Usually, I just scoop him up mid-cat-jog and toss him gently away. Some days, when hes too quick for me and gets in, I have to leave the closet door open and go about my day.
 
Sometimes, amid all the smoke and mirrors, with a sleight of hand or whisker, he darts into the closet without my knowledge. He is sadly unaware that this trickery can only be harmful to himself.
 
Such an illusion on Shakespeare's part resulted this week in his spending the night locked in the closet. I was dog sitting, and did not sleep at home - or I surely would have heard his scratchy voiced cries. When I returned to my apartment and called for the two felines to greet me at the door, I was slightly alarmed that there was no sign of Shake.
 
I cased the apartment, checked the bedroom closet, confirmed that there were no ropes made of bed sheets hanging from any of the windows and then, finally, heard his tiny cat cry coming from the closet.
 
He emerged from the closet a little startled. As I snugged his face and led him to his water dish, images of James Franco and a pocket knife filled my head. Maybe he thought about ways to escape, or contemplated what items in the closet were edible and what could be poisonous. Maybe he thought about me and his brother and hoped to chocolate that we would still eat salmon flavored treats without him. Maybe he closed his eyes and imagined his favorite toy - the rainbow fleece - floating dreamily against the rising sun in a field of cat nip.
 
I was thankful that he emerged from the closet with all four paws, but I hoped that the experience wouldn't scar him forever.
 
I'm starting to think that Shake lacks the brain capacity to hold on to this fearful experience for too long because this morning, as I opened the closet to retrieve a plastic bag, he sprung to his feet and darted for the door - determined to revisit the place where he so recently almost met his maker.
 
Brave little man.

Monday, September 5, 2011

Edward Hammerhands?

I love my apartment, but my building is almost 150 years old and my appliances might actually be even older. Especially be fridge/freezer combo.  When I moved in, Moses' baby picture (basket and all), was stuck to the refrigerator door with fossilized tree sap. I found an abacus in the freezer. This thing is old.

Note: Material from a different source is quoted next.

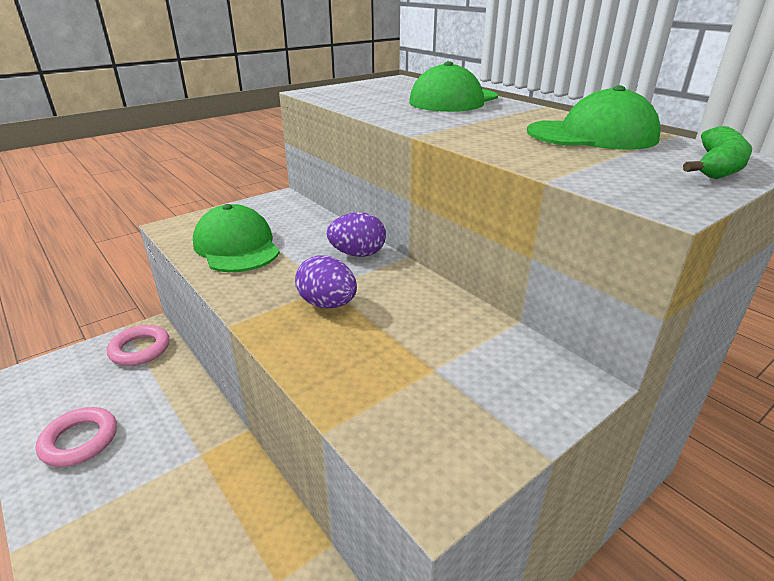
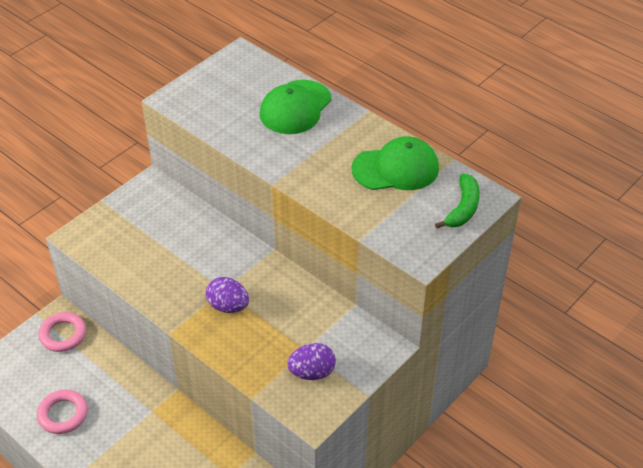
camera: 10 degrees left, 15 degrees up
(236, 246) = (140, 255): green cap -> none
(357, 254) = (236, 251): purple egg -> purple egg (312, 372)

Its also not grown-up sized. I don't know if Americans were between 13 and 18 inches shorter 100 years ago, but a race of mini-Chicagoans occupying the Lakeview neighborhood when my building was raised would really be the only legitimate reason for the minute size of my fridge/freezer combo.

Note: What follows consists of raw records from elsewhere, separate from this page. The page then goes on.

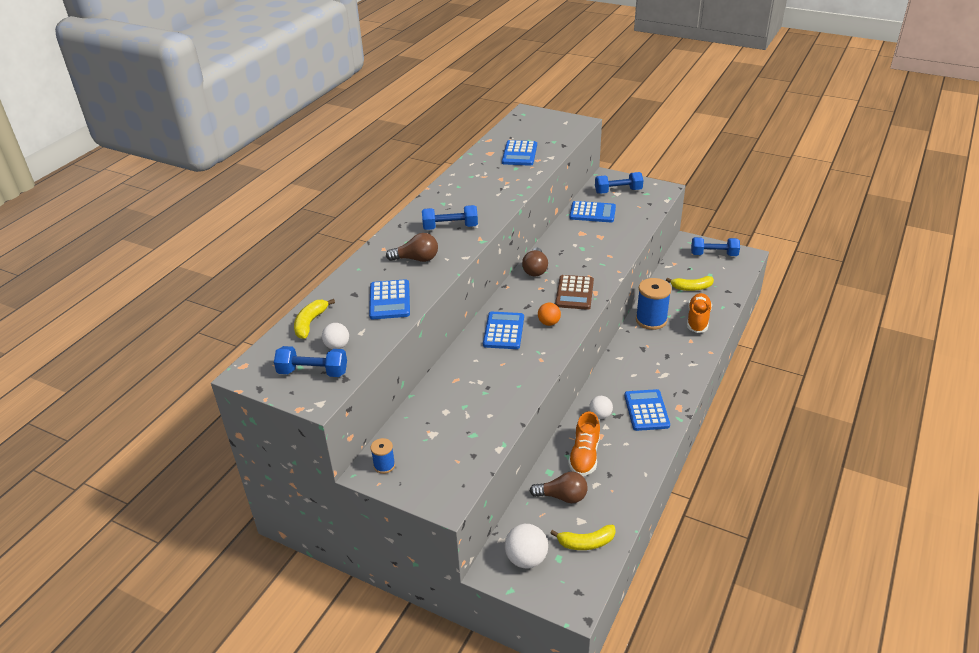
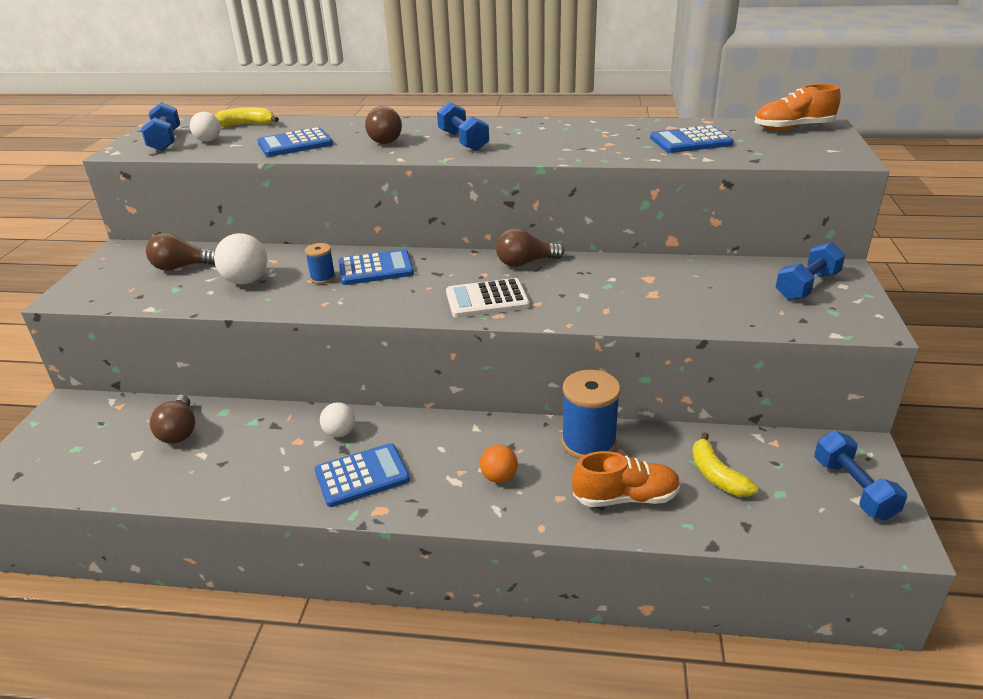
camera: 70 degrees right, 5 degrees down
(384, 465) = (128, 254): blue spool -> blue spool (323, 278)
(434, 431) = (181, 267): none -> brown light bulb
(526, 559) = (78, 424): white ball -> white ball (246, 281)
(549, 323) = (406, 294): orange ball -> orange ball (499, 477)
(574, 293) = (487, 299): brown calculator -> white calculator
(584, 455) = (256, 434): orange shoe -> orange shoe (793, 128)
(586, 543) = (97, 466): yellow banana -> none
(592, 212) = (715, 276): blue calculator -> none
(618, 191) = (807, 286): blue dumbbell -> blue dumbbell turned 75 degrees clockwise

Surprisingly, this is the "after" shot.
I'm not ageist or sizeist, even regarding appliances, but I am functionist. I mean, a fridge is meant to keep food and drinks cool and a freezer is meant to keep food frozen (and liquor crisp). So on this level I discriminate against this "machine" on the basis of not-workingness.

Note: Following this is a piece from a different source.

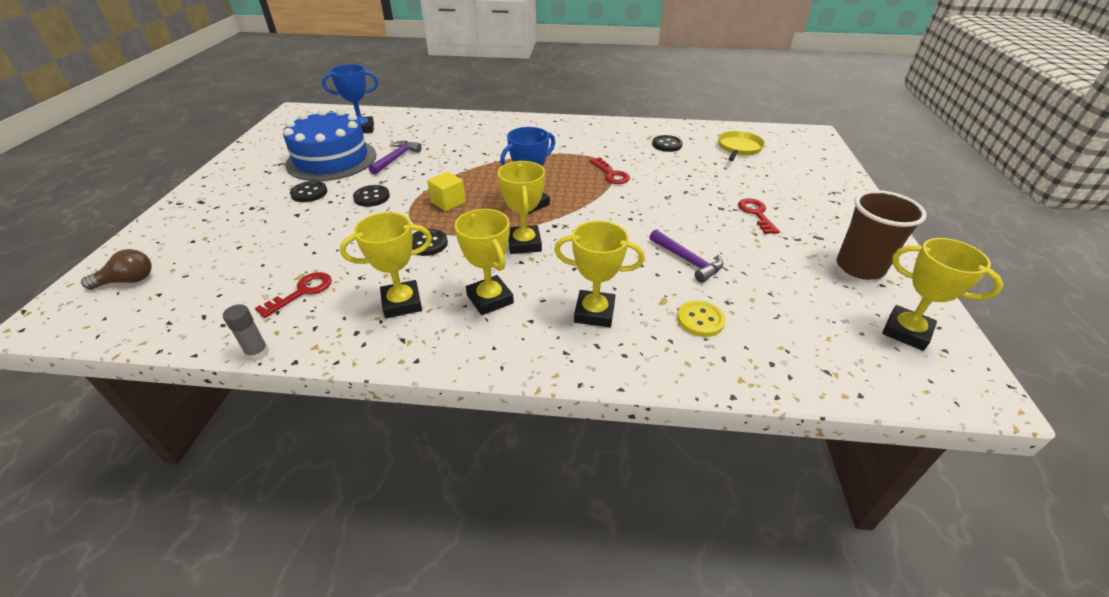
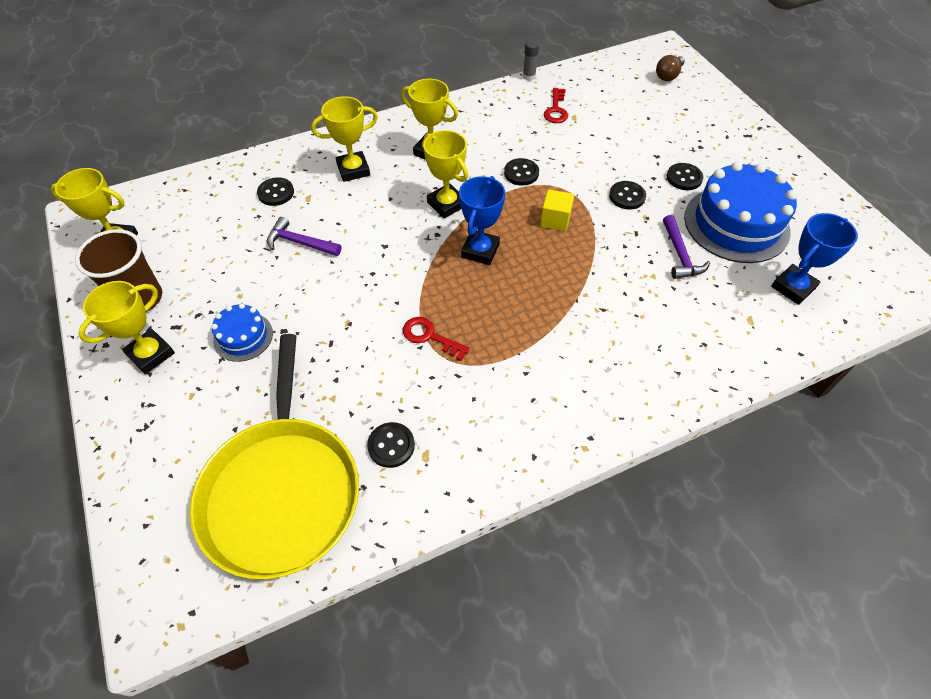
camera: 150 degrees right, 15 degrees up
(402, 303) = (485, 127): yellow trophy -> yellow trophy (150, 354)
(700, 320) = (276, 193): yellow button -> black button
(738, 148) = (282, 491): yellow pan -> yellow pan, size x2.15
(756, 214) = (243, 337): red key -> blue cake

In my fridge things spoil or freeze, in my freezer the ice wall creeps around and engulfs all of my food items and, yet, some how ice cream still melts and meat spoils. Usually I just get around this by buying very little food and eating it quickly before the ancient fridge beast has time to claim it as a victim. Or I buy no food and eat Subway twice a day.

Sometimes the massive encroaching iceberg in my freezer makes me flip my grid and get a little crazy. On that special day, once a year, I calmly walk over to my tool box, carefully remove the hammer from its hammer-shaped slot, and return to the kitchen. I open the freezer door, and like a coked up Edward Scissorhands I swing the back of my hammer at the ice wall over and over again with all my might. As ice chips and chunks fly at my face, body and kitchen walls, I break a sweat and begin to see the edges of what might be a bag of frozen corn or a bottle of Jagermeister. 

Eventually, my bare feet are covered in an inch of ice on my kitchen floor, and the freezer looks more like a storage space for food and less like the ice-cave of a Yeti.

It most likely still won't freeze food, but at least I feel better about it.